*AIM OF THE EXERCISE*. Please output every record below exactly as written, leaving out any pictures.
▶
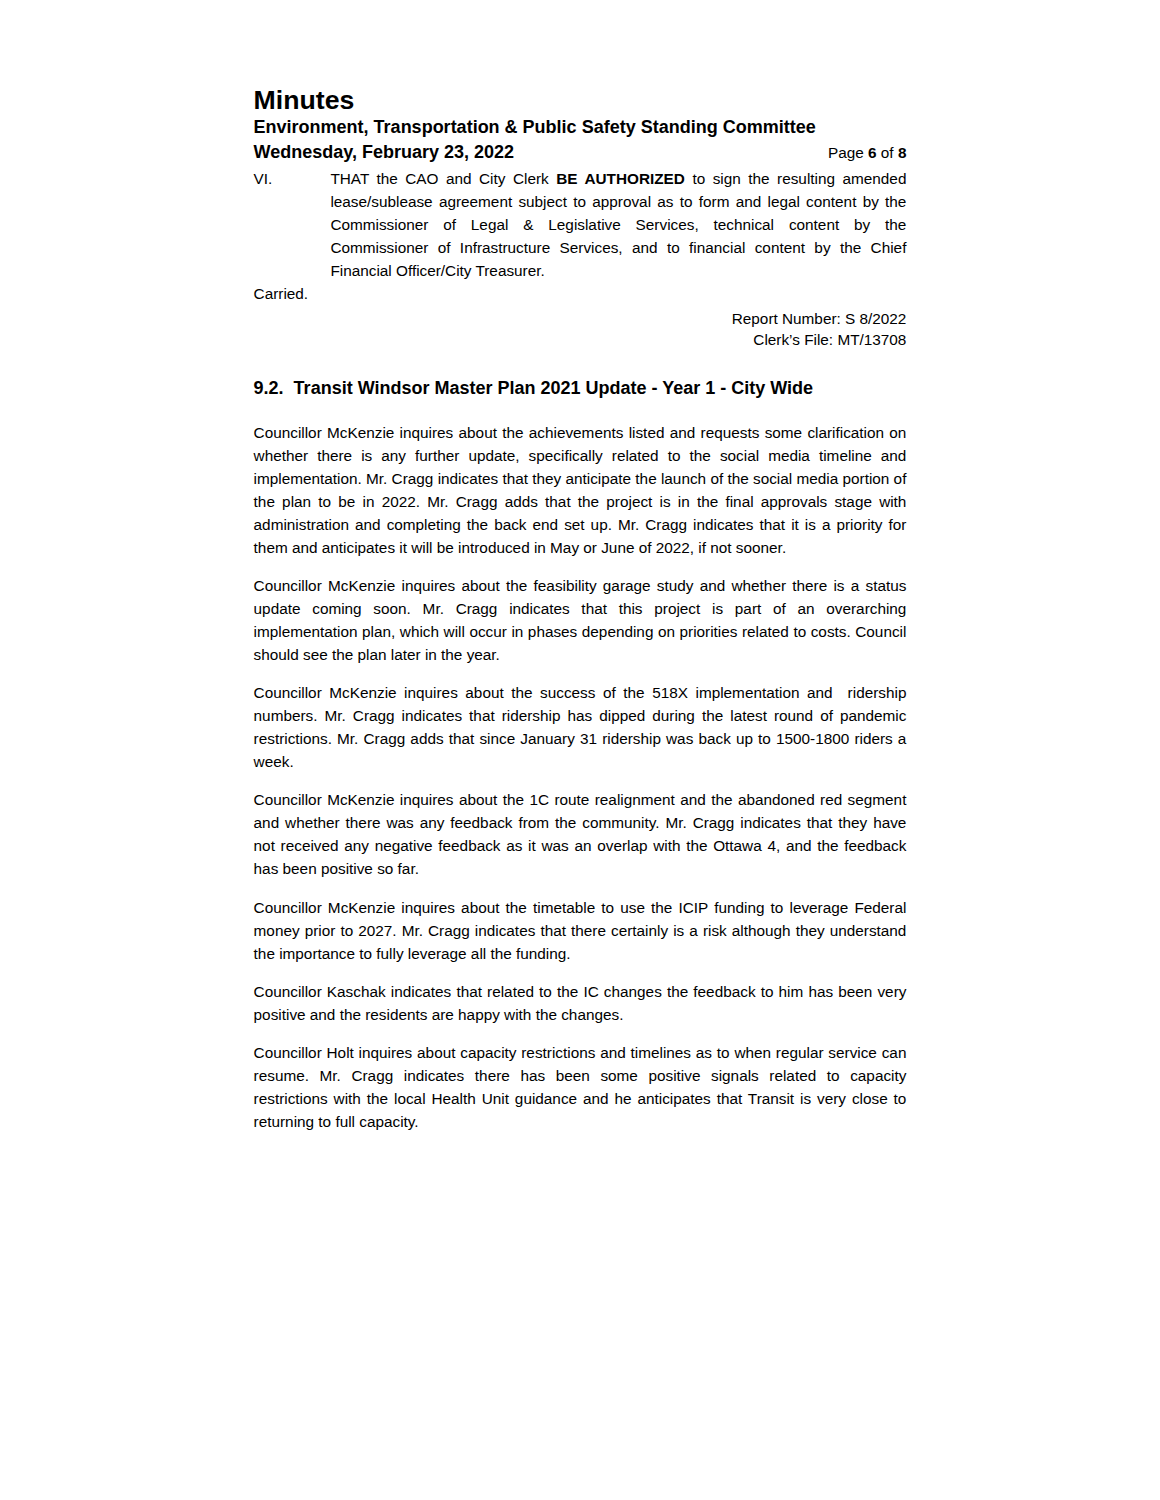Minutes
Environment, Transportation & Public Safety Standing Committee
Wednesday, February 23, 2022 Page 6 of 8
VI.
THAT the CAO and City Clerk BE AUTHORIZED to sign the resulting amended lease/sublease agreement subject to approval as to form and legal content by the Commissioner of Legal & Legislative Services, technical content by the Commissioner of Infrastructure Services, and to financial content by the Chief Financial Officer/City Treasurer.
Carried.
Report Number: S 8/2022
Clerk’s File: MT/13708
9.2. Transit Windsor Master Plan 2021 Update - Year 1 - City Wide
Councillor McKenzie inquires about the achievements listed and requests some clarification on whether there is any further update, specifically related to the social media timeline and implementation. Mr. Cragg indicates that they anticipate the launch of the social media portion of the plan to be in 2022. Mr. Cragg adds that the project is in the final approvals stage with administration and completing the back end set up. Mr. Cragg indicates that it is a priority for them and anticipates it will be introduced in May or June of 2022, if not sooner.
Councillor McKenzie inquires about the feasibility garage study and whether there is a status update coming soon. Mr. Cragg indicates that this project is part of an overarching implementation plan, which will occur in phases depending on priorities related to costs. Council should see the plan later in the year.
Councillor McKenzie inquires about the success of the 518X implementation and ridership numbers. Mr. Cragg indicates that ridership has dipped during the latest round of pandemic restrictions. Mr. Cragg adds that since January 31 ridership was back up to 1500-1800 riders a week.
Councillor McKenzie inquires about the 1C route realignment and the abandoned red segment and whether there was any feedback from the community. Mr. Cragg indicates that they have not received any negative feedback as it was an overlap with the Ottawa 4, and the feedback has been positive so far.
Councillor McKenzie inquires about the timetable to use the ICIP funding to leverage Federal money prior to 2027. Mr. Cragg indicates that there certainly is a risk although they understand the importance to fully leverage all the funding.
Councillor Kaschak indicates that related to the IC changes the feedback to him has been very positive and the residents are happy with the changes.
Councillor Holt inquires about capacity restrictions and timelines as to when regular service can resume. Mr. Cragg indicates there has been some positive signals related to capacity restrictions with the local Health Unit guidance and he anticipates that Transit is very close to returning to full capacity.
◀
*EXERCISE RESPONSE*.
Minutes
Environment, Transportation & Public Safety Standing Committee
Wednesday, February 23, 2022 Page 6 of 8
VI.
THAT the CAO and City Clerk BE AUTHORIZED to sign the resulting amended lease/sublease agreement subject to approval as to form and legal content by the Commissioner of Legal & Legislative Services, technical content by the Commissioner of Infrastructure Services, and to financial content by the Chief Financial Officer/City Treasurer.
Carried.
Report Number: S 8/2022
Clerk’s File: MT/13708
9.2. Transit Windsor Master Plan 2021 Update - Year 1 - City Wide
Councillor McKenzie inquires about the achievements listed and requests some clarification on whether there is any further update, specifically related to the social media timeline and implementation. Mr. Cragg indicates that they anticipate the launch of the social media portion of the plan to be in 2022. Mr. Cragg adds that the project is in the final approvals stage with administration and completing the back end set up. Mr. Cragg indicates that it is a priority for them and anticipates it will be introduced in May or June of 2022, if not sooner.
Councillor McKenzie inquires about the feasibility garage study and whether there is a status update coming soon. Mr. Cragg indicates that this project is part of an overarching implementation plan, which will occur in phases depending on priorities related to costs. Council should see the plan later in the year.
Councillor McKenzie inquires about the success of the 518X implementation and ridership numbers. Mr. Cragg indicates that ridership has dipped during the latest round of pandemic restrictions. Mr. Cragg adds that since January 31 ridership was back up to 1500-1800 riders a week.
Councillor McKenzie inquires about the 1C route realignment and the abandoned red segment and whether there was any feedback from the community. Mr. Cragg indicates that they have not received any negative feedback as it was an overlap with the Ottawa 4, and the feedback has been positive so far.
Councillor McKenzie inquires about the timetable to use the ICIP funding to leverage Federal money prior to 2027. Mr. Cragg indicates that there certainly is a risk although they understand the importance to fully leverage all the funding.
Councillor Kaschak indicates that related to the IC changes the feedback to him has been very positive and the residents are happy with the changes.
Councillor Holt inquires about capacity restrictions and timelines as to when regular service can resume. Mr. Cragg indicates there has been some positive signals related to capacity restrictions with the local Health Unit guidance and he anticipates that Transit is very close to returning to full capacity.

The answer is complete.